Objetivo:
Reproduce sin ningún cambio todas las líneas de los datos que siguen.

Datos mostrados:

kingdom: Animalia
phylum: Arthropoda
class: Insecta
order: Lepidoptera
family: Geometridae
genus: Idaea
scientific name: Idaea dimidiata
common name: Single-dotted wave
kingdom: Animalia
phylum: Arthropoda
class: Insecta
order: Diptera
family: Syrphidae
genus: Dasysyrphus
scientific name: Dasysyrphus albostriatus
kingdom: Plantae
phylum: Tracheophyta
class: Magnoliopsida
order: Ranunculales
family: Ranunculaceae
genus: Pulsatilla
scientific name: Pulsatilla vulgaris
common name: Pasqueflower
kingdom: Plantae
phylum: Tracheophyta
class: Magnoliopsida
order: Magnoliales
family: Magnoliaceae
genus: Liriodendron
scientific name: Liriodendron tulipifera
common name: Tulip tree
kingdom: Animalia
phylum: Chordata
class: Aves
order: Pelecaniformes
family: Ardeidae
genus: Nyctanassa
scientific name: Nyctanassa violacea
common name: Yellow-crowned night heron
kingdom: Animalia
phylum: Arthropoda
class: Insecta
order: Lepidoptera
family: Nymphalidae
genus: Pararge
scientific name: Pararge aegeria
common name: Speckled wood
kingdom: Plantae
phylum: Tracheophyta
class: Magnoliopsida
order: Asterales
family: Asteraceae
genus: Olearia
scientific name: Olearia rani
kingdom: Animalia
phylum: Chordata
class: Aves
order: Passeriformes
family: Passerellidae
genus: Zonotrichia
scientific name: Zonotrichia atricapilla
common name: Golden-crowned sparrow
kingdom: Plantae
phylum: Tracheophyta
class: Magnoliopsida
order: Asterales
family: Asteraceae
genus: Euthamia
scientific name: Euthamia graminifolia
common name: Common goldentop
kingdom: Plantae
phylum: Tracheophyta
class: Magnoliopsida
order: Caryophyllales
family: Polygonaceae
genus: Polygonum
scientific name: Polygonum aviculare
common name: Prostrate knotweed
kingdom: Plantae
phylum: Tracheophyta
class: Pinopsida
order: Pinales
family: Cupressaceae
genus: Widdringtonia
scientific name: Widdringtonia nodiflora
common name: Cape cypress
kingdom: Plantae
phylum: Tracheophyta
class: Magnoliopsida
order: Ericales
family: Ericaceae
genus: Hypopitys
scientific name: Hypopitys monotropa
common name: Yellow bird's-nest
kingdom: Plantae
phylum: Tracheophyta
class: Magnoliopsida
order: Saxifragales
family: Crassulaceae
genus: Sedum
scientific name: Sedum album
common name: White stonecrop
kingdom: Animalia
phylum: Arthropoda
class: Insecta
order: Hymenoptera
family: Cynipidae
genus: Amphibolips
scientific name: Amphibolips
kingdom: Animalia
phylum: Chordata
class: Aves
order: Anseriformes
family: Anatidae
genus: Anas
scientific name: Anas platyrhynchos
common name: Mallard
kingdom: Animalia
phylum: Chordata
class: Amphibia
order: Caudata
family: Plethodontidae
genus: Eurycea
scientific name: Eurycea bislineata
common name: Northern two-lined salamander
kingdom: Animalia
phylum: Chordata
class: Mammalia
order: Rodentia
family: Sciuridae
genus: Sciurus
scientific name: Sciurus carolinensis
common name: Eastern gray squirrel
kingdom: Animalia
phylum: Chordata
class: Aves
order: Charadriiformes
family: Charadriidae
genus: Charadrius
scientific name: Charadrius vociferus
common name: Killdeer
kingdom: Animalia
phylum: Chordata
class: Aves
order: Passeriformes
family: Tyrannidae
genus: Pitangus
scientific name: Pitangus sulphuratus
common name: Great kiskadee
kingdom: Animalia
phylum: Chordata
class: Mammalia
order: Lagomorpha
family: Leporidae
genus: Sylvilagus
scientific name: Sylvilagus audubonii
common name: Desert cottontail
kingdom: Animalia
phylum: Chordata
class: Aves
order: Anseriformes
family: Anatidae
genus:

Respuesta:
kingdom: Animalia
phylum: Arthropoda
class: Insecta
order: Lepidoptera
family: Geometridae
genus: Idaea
scientific name: Idaea dimidiata
common name: Single-dotted wave
kingdom: Animalia
phylum: Arthropoda
class: Insecta
order: Diptera
family: Syrphidae
genus: Dasysyrphus
scientific name: Dasysyrphus albostriatus
kingdom: Plantae
phylum: Tracheophyta
class: Magnoliopsida
order: Ranunculales
family: Ranunculaceae
genus: Pulsatilla
scientific name: Pulsatilla vulgaris
common name: Pasqueflower
kingdom: Plantae
phylum: Tracheophyta
class: Magnoliopsida
order: Magnoliales
family: Magnoliaceae
genus: Liriodendron
scientific name: Liriodendron tulipifera
common name: Tulip tree
kingdom: Animalia
phylum: Chordata
class: Aves
order: Pelecaniformes
family: Ardeidae
genus: Nyctanassa
scientific name: Nyctanassa violacea
common name: Yellow-crowned night heron
kingdom: Animalia
phylum: Arthropoda
class: Insecta
order: Lepidoptera
family: Nymphalidae
genus: Pararge
scientific name: Pararge aegeria
common name: Speckled wood
kingdom: Plantae
phylum: Tracheophyta
class: Magnoliopsida
order: Asterales
family: Asteraceae
genus: Olearia
scientific name: Olearia rani
kingdom: Animalia
phylum: Chordata
class: Aves
order: Passeriformes
family: Passerellidae
genus: Zonotrichia
scientific name: Zonotrichia atricapilla
common name: Golden-crowned sparrow
kingdom: Plantae
phylum: Tracheophyta
class: Magnoliopsida
order: Asterales
family: Asteraceae
genus: Euthamia
scientific name: Euthamia graminifolia
common name: Common goldentop
kingdom: Plantae
phylum: Tracheophyta
class: Magnoliopsida
order: Caryophyllales
family: Polygonaceae
genus: Polygonum
scientific name: Polygonum aviculare
common name: Prostrate knotweed
kingdom: Plantae
phylum: Tracheophyta
class: Pinopsida
order: Pinales
family: Cupressaceae
genus: Widdringtonia
scientific name: Widdringtonia nodiflora
common name: Cape cypress
kingdom: Plantae
phylum: Tracheophyta
class: Magnoliopsida
order: Ericales
family: Ericaceae
genus: Hypopitys
scientific name: Hypopitys monotropa
common name: Yellow bird's-nest
kingdom: Plantae
phylum: Tracheophyta
class: Magnoliopsida
order: Saxifragales
family: Crassulaceae
genus: Sedum
scientific name: Sedum album
common name: White stonecrop
kingdom: Animalia
phylum: Arthropoda
class: Insecta
order: Hymenoptera
family: Cynipidae
genus: Amphibolips
scientific name: Amphibolips
kingdom: Animalia
phylum: Chordata
class: Aves
order: Anseriformes
family: Anatidae
genus: Anas
scientific name: Anas platyrhynchos
common name: Mallard
kingdom: Animalia
phylum: Chordata
class: Amphibia
order: Caudata
family: Plethodontidae
genus: Eurycea
scientific name: Eurycea bislineata
common name: Northern two-lined salamander
kingdom: Animalia
phylum: Chordata
class: Mammalia
order: Rodentia
family: Sciuridae
genus: Sciurus
scientific name: Sciurus carolinensis
common name: Eastern gray squirrel
kingdom: Animalia
phylum: Chordata
class: Aves
order: Charadriiformes
family: Charadriidae
genus: Charadrius
scientific name: Charadrius vociferus
common name: Killdeer
kingdom: Animalia
phylum: Chordata
class: Aves
order: Passeriformes
family: Tyrannidae
genus: Pitangus
scientific name: Pitangus sulphuratus
common name: Great kiskadee
kingdom: Animalia
phylum: Chordata
class: Mammalia
order: Lagomorpha
family: Leporidae
genus: Sylvilagus
scientific name: Sylvilagus audubonii
common name: Desert cottontail
kingdom: Animalia
phylum: Chordata
class: Aves
order: Anseriformes
family: Anatidae
genus:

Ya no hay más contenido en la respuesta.